▶ **Problem to work on**: Arrange every line of text from the items below into a single numbered list, skipping any blank lines. Leave the pictures out of your answer.

▶ **Data provided**:

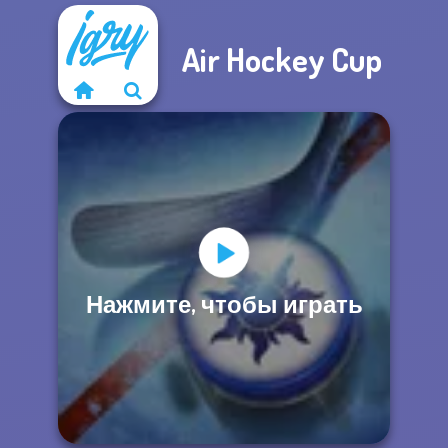
Air Hockey Cup
Нажмите, чтобы играть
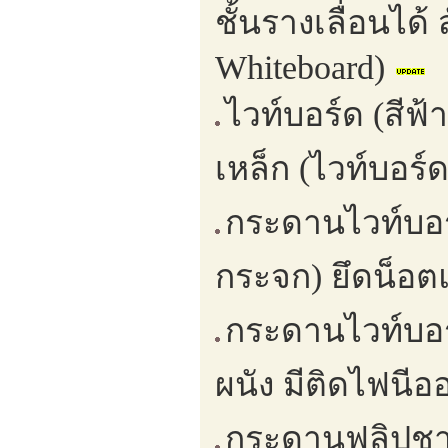
ชั้นรางเลื่อนได
Whiteboard)
ไวท์บอร์ด (สีฟ้
เหล็ก (ไวท์บอร์
กระดานไวท์บอ
กระจก) ยึดน็อต
กระดานไวท์บอร์
ผนัง มีติดไฟนีอ
กระดานฟลิปชาป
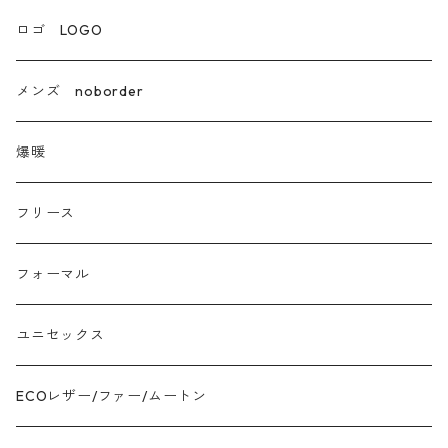
エコレザー合成皮革
ロゴ LOGO
カシミア
メンズ noborder
ラクーン フェレット フォックス
爆暖
モヘア
フリース
モチッとニット
フォーマル
ツイード
ユニセックス
ジャガード
ECOレザー/ファー/ムートン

▶ **Result below**:
1. Air Hockey Cup
2. Нажмите, чтобы играть
3. ชั้นรางเลื่อนได
4. Whiteboard)
5. ไวท์บอร์ด (สีฟ้
6. เหล็ก (ไวท์บอร์
7. กระดานไวท์บอ
8. กระจก) ยึดน็อต
9. กระดานไวท์บอร์
10. ผนัง มีติดไฟนีอ
11. กระดานฟลิปชาป
12. エコレザー合成皮革
13. ロゴ LOGO
14. カシミア
15. メンズ noborder
16. ラクーン フェレット フォックス
17. 爆暖
18. モヘア
19. フリース
20. モチッとニット
21. フォーマル
22. ツイード
23. ユニセックス
24. ジャガード
25. ECOレザー/ファー/ムートン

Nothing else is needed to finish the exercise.